▶ [Selected excerpt]:
--- begin ---

Opinion
24-3183-JWL
12-13-2024
MEMORANDUM AND ORDER
JOHN W. LUNGSTRUM UNITED STATES DISTRICT JUDGE.
Plaintiff brings this pro se civil rights action pursuant to 42 U.S.C. § 1983. At the time of filing, Plaintiff was in custody at the Wilson County Jail in Fredonia, Kansas (“WCJ”). Plaintiff has since been released from custody. The Court granted Plaintiff leave to proceed in forma pauperis.
I. Nature of the Matter before the Court
Plaintiff alleges that in early March 2023, he was working in a camper parked in his driveway. (Doc. 1, at 2.) Plaintiff alleges that his girlfriend, who was at work at the time, had recently filed a protection from abuse (“PFA”) against Plaintiff but they had since made up. Id. at 2-3. Plaintiff alleges that they had not been able to go to court yet to have the PFA dropped. Id. at 3. His girlfriend's mother showed up-unaware of the reconciliation-and called the Neodesha Police Department (“NPD”) to advise them that Plaintiff was on the property in violation of the PFA. Id.
Plaintiff alleges that the NPD showed up “in full force” and began knocking on the camper and speaking to Plaintiff from outside the window. Id. Plaintiff informed them that his girlfriend had given Plaintiff permission to be there “as well as them being witness to the fact of 1 seeing [Plaintiff] on the property all week long.” Id. Plaintiff alleges that they discussed the matter for approximately 20 minutes, until Plaintiff's girlfriend “made it to the scene to help confirm [Plaintiff's] side of the story.” Id. at 4.
Minutes before his girlfriend arrived, Plaintiff heard Officer Reyes tell Officer Petty to go to the patrol care and get the OC spray. Plaintiff asked Officer Reyes why he needed the pepper spray and told him that if he would turn on his body camera Plaintiff would come out and give himself up for the misdemeanor traffic ticket warrant that Plaintiff knew about. Id. Plaintiff advised Reyes that he has had pills planted on him in the past by law enforcement and Plaintiff remembered that Reyes was “a part of physically abusing” Plaintiff in a 2004 case. Id.

--- end ---

▶ [Exercise 1]: Reproduce the rows from the line containing "Answer in <instances>...</instances>. Mask" through the last row, inclusive.
The memorandum and the rows have no connection to each other.

[Dataset excerpt]
--- begin ---

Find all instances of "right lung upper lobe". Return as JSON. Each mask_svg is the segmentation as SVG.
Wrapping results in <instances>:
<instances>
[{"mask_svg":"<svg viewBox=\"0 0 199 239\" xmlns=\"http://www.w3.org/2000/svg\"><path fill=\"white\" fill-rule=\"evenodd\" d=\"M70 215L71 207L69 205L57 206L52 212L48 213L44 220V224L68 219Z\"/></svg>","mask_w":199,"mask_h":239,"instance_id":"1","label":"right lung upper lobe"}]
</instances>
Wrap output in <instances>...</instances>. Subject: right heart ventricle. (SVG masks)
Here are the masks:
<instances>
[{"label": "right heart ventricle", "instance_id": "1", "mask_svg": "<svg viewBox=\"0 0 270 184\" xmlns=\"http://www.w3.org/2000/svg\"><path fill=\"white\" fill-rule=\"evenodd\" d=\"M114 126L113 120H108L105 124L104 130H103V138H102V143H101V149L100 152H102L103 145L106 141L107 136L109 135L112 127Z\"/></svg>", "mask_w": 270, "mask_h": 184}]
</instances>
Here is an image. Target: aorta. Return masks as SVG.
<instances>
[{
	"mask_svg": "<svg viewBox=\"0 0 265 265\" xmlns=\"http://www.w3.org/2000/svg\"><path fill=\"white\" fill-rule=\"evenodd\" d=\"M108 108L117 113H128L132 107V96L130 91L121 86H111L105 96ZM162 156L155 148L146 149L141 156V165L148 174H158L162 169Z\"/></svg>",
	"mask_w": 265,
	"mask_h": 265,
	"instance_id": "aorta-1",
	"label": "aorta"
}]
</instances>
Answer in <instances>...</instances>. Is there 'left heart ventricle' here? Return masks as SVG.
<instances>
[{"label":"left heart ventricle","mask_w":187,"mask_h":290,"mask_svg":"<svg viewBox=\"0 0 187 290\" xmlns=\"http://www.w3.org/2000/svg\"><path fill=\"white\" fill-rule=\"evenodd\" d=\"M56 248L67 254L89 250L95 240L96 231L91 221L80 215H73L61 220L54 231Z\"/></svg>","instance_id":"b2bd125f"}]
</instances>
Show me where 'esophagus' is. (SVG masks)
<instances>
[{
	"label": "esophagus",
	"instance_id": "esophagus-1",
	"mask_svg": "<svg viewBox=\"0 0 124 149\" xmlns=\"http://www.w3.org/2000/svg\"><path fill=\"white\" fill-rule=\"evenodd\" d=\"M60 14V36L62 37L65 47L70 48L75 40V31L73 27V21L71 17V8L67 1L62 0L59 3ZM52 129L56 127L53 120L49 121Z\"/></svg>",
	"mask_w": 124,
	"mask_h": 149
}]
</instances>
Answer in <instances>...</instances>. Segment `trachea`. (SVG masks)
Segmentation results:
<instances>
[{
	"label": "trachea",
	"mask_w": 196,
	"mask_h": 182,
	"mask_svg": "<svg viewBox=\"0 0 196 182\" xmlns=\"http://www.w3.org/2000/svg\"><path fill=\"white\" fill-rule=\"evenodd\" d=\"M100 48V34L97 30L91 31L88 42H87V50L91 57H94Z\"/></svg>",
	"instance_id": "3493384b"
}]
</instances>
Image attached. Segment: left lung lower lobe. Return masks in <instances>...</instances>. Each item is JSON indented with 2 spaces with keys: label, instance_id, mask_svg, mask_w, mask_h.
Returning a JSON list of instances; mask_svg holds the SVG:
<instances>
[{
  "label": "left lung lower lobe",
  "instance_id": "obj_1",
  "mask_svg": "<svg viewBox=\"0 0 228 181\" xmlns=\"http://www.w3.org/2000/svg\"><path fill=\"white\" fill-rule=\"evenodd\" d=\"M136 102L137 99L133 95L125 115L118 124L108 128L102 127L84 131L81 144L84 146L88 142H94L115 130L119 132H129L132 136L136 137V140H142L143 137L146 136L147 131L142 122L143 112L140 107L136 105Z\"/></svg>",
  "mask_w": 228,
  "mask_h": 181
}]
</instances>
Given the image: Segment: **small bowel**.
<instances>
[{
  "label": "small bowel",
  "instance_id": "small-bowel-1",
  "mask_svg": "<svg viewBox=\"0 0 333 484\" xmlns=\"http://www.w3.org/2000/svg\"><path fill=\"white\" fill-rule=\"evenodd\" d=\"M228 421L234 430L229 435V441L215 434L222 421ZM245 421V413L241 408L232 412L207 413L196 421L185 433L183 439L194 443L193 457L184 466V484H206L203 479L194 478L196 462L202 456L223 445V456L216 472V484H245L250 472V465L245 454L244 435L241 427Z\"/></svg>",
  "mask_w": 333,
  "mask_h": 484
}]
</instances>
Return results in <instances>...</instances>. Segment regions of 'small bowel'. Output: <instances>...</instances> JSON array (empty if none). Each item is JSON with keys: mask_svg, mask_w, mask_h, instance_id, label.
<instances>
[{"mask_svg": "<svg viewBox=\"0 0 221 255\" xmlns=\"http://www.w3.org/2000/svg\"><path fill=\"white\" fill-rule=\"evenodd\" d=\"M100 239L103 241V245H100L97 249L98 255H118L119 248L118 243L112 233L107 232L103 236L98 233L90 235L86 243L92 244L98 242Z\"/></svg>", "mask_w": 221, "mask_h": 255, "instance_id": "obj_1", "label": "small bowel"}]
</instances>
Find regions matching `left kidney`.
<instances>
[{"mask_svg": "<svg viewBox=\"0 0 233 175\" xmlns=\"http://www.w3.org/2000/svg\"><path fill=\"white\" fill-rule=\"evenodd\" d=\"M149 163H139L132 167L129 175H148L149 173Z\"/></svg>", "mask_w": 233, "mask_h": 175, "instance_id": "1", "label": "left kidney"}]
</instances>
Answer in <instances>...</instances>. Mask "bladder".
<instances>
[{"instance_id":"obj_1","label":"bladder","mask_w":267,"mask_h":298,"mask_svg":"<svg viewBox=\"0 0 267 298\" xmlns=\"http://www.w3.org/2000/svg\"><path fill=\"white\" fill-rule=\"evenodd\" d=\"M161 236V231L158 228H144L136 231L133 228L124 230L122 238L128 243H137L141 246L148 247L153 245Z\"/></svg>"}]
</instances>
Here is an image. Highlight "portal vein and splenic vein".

--- end ---

▶ [Exercise 2]: Pull out the passage of the memorandum and order between "Minutes before his" and "2004 case. Id.", inclusive.

▶ [Task solution 1]:
Answer in <instances>...</instances>. Mask "bladder".
<instances>
[{"instance_id":"obj_1","label":"bladder","mask_w":267,"mask_h":298,"mask_svg":"<svg viewBox=\"0 0 267 298\" xmlns=\"http://www.w3.org/2000/svg\"><path fill=\"white\" fill-rule=\"evenodd\" d=\"M161 236V231L158 228H144L136 231L133 228L124 230L122 238L128 243H137L141 246L148 247L153 245Z\"/></svg>"}]
</instances>
Here is an image. Highlight "portal vein and splenic vein".

▶ [Task solution 2]:
Minutes before his girlfriend arrived, Plaintiff heard Officer Reyes tell Officer Petty to go to the patrol care and get the OC spray. Plaintiff asked Officer Reyes why he needed the pepper spray and told him that if he would turn on his body camera Plaintiff would come out and give himself up for the misdemeanor traffic ticket warrant that Plaintiff knew about. Id. Plaintiff advised Reyes that he has had pills planted on him in the past by law enforcement and Plaintiff remembered that Reyes was “a part of physically abusing” Plaintiff in a 2004 case. Id.